Additionally, the mortality risk for people who had surgical mitral valve repair was less than 1%.
“There has been a significant effort within the surgical community over the last decade to educate and train surgeons on the techniques and outcomes of mitral valve repair of primary [mitral regurgitation],” Badhwar said. “The precision of this paper, (which) focuses for the first time only on primary [mitral regurgitation], documents these excellent results. As this data represents all surgeons at all institutions and not just high-volume programs, it is both a testament to this national effort, but also to the actual very low risk of this operation.”
Building a risk calculator
Badhwar and his team plan to use the study’s results to build a risk model for predicting 30-day outcomes based on a person with MR’s health conditions.
This would be the basis for a new online risk calculator doctors could use to figure out which type of physical mitral valve repair would be right for each person.
“The parallel effort of this risk model was to produce a risk calculator that is available to any physician or provider as well as to the public via the following link,” he continued. “As this is now the formal calculator for this specific disease, all medical practitioners can apply the information from the risk model at their fingertips while evaluating a patient, even at the bedside, to help inform patient-centered clinical decision-making.”

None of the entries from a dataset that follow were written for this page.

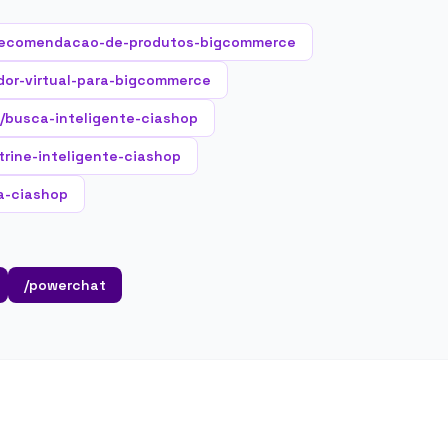
recomendacao-de-produtos-bigcommerce
dor-virtual-para-bigcommerce
/busca-inteligente-ciashop
trine-inteligente-ciashop
a-ciashop
/powerchat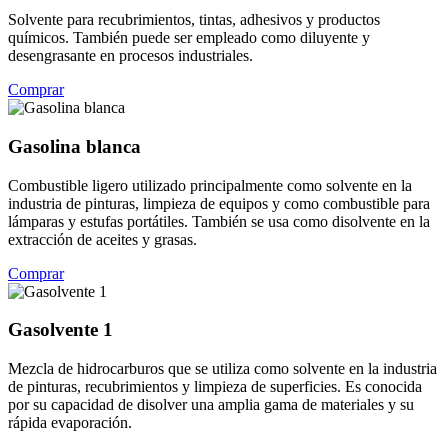
Solvente para recubrimientos, tintas, adhesivos y productos
químicos. También puede ser empleado como diluyente y
desengrasante en procesos industriales.
Comprar
Gasolina blanca
Combustible ligero utilizado principalmente como solvente en la
industria de pinturas, limpieza de equipos y como combustible para
lámparas y estufas portátiles. También se usa como disolvente en la
extracción de aceites y grasas.
Comprar
Gasolvente 1
Mezcla de hidrocarburos que se utiliza como solvente en la industria
de pinturas, recubrimientos y limpieza de superficies. Es conocida
por su capacidad de disolver una amplia gama de materiales y su
rápida evaporación.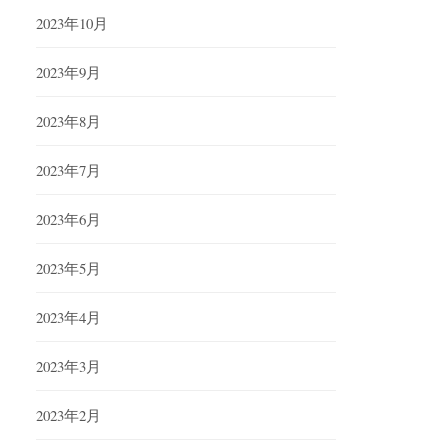
2023年10月
2023年9月
2023年8月
2023年7月
2023年6月
2023年5月
2023年4月
2023年3月
2023年2月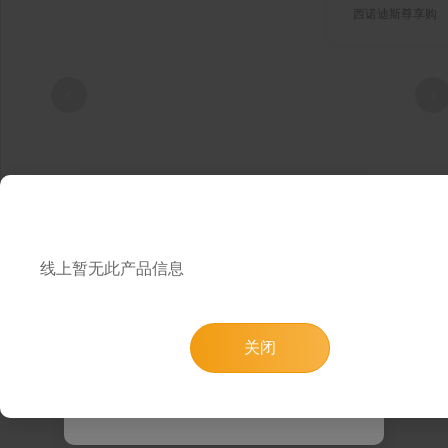
西诺迪斯尊享购
提示
为了提升您的浏览和购物体验，您可以通
线上暂无此产品信息
过微信小程序“西诺迪斯尊享购”进行
访问，或者使用电脑端访问我们的网页
1
/ 0
关闭
跳转小程序
知道了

“Following the implementation of this risk model and availability of the risk calculator, we plan to track ongoing outcomes of surgical treatment of primary [mitral regurgitation] and report this in the future,” Badhwar said. “The impact of this information will hopefully be felt at the level of clinical decision-making between TEER and surgical therapy, particularly outside of clinical trials.”
Providing good insight
Medical News Today asked Dr. Nish Patel, an interventional cardiologist and structural heart cardiologist at the Baptist Health Miami Cardiac and Vascular Institute in Florida, to review this study and provide his thoughts.

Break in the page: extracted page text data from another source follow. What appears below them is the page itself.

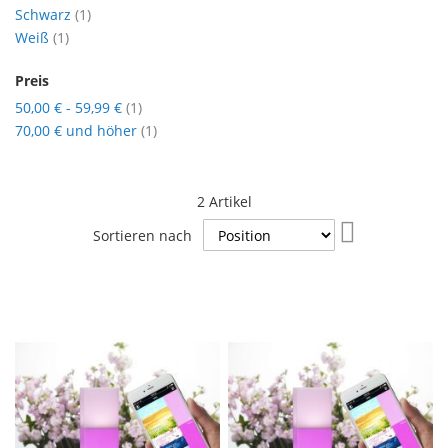
Artikel
Schwarz
1
Artikel
Weiß
1
Preis
Artikel
50,00 €
-
59,99 €
1
Artikel
70,00 €
und höher
1
2
Artikel
In
Sortieren nach
absteigender
Reihenfolge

“This risk model for predicting 30-day outcomes can provide incredibly good insight to an individual program and heart team about quoting patients about their risk of mortality after surgery based on the number of surgical mitral valve repair the program performs annually and what are the chances that the patient may convert to mitral valve replacement,” he said.

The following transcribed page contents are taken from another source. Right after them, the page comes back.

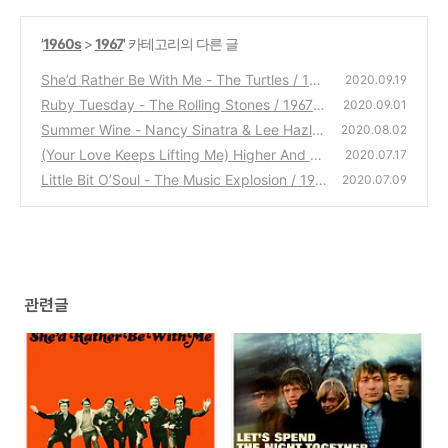
'
1960s
>
1967
' 카테고리의 다른 글
She’d Rather Be With Me - The Turtles / 196
2020.09.19
7
Ruby Tuesday - The Rolling Stones / 1967
(0)
2020.09.01
Summer Wine - Nancy Sinatra & Lee Hazle
(0)
2020.08.02
wood / 1967
(Your Love Keeps Lifting Me) Higher And Hi
(0)
2020.07.17
gher - Jackie Wilson / 1967
Little Bit O’Soul - The Music Explosion / 196
(0)
2020.07.09
7
(0)
관련글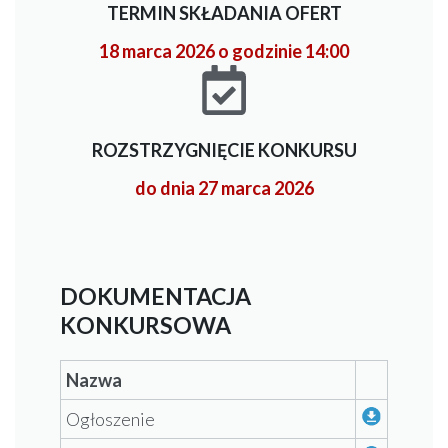
TERMIN SKŁADANIA OFERT
18 marca 2026 o godzinie 14:00
ROZSTRZYGNIĘCIE KONKURSU
do dnia 27 marca 2026
DOKUMENTACJA
KONKURSOWA
Nazwa
Ogłoszenie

Patel added he would also like to see a similar risk prediction model for the currently available non-surgical option.
“This study only looks at low-risk surgical patients — <75 years of age — with normal left ventricular function,” he explained. “The risk prediction model for non-surgical options or MitraClip would give useful information for the patients who are at high-risk — usually >75 years of age — for surgical mitral valve repair.”
Medical News Today also spoke with Dr. Devin Kehl, a cardiologist at Providence Saint John’s Health Center in California, about this study.
“I think the take home is that for the vast majority of patients, the risk of operative mortality is very low – lower than previously felt,” he said. “I think it will shift a lot of patients and physicians in the direction of proceeding with a surgical approach.”
“There still are definitely going to be patients who are at high risk, prohibitive risk even, of receiving surgery,” Kehl continued. “And for those patients, a transcatheter approach – a non-surgical approach – is still appropriate and is still an effective treatment. But this publication basically says that many patients in whom we might have been more concerned about the risk of mortality, especially a younger patient population, is very low.”